Hello all! My name is Kyle and my family and I have a small 2 acre homestead in Arizona and have been working hard to become a little more self sufficient. We currently raise chickens and ducks for eggs, breed rabbits for meat and have various edible plants throughout our property. We plan to raise goats for dairy and meat in the very near future. Honeybees have fascinated me since I was very young. I remember spending hours watching them and even got to a point of comfort with them as to brush them onto my hand to watch closer. So, as our homesteading adventure expands we have decided that raising a hive of honeybees would be a great hobby with some decent rewards. We hope to be ready to collect our first feral swarm next season. I will be looking through the vast information already posted in the forum and asking questions along the way. Thanks for looking!


----------



## Shh-Boom (Mar 11, 2016)

Welcome to our sweet world :applause:


----------



## Dan P (Oct 29, 2014)

welcome. Contact https://www.azbeekeepers.org/home.html. They are located in Phoenix. Some nice people in that group.


----------



## Lappe's Bee Supply (Jun 13, 2016)

Welcome to the forum!


----------



## Nugget Shooter (Mar 28, 2016)

Welcome to the forum, I am in Morristown up Wickenburg way on the 60 if you want to stop up and have a look and my setup. Cheers, Bill


----------



## K Horn (Sep 13, 2016)

Thanks all! 



Dan P said:


> welcome. Contact https://www.azbeekeepers.org/home.html. They are located in Phoenix. Some nice people in that group.
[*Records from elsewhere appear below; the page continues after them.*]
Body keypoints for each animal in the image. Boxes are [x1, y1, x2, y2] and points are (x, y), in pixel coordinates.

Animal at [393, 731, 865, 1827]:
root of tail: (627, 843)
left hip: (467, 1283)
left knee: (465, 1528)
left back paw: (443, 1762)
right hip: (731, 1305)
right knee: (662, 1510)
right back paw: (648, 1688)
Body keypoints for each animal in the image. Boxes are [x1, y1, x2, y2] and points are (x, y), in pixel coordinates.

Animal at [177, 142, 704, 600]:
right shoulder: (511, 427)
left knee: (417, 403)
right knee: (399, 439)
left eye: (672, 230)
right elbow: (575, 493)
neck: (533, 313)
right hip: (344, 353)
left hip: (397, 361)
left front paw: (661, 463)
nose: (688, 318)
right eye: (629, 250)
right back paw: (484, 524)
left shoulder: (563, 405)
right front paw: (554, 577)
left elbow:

Yep I have come across that page and hope to go to a future meet when I get a chance.



Nugget Shooter said:


> Welcome to the forum, I am in Morristown up Wickenburg way on the 60 if you want to stop up and have a look and my setup. Cheers, Bill


Thanks Bill.....I just may take you up on that offer some day!


----------



## AmericasBeekeeper (Jan 24, 2010)

Welcome Kyle!


----------



## Joc (Aug 20, 2016)

Hi Kyle. Welcome. Phoenix beekeeper here. Great info here. Beekeepers association meeting is this Thursday Oct 20th at 7pm. Hope you can make it. Joc


----------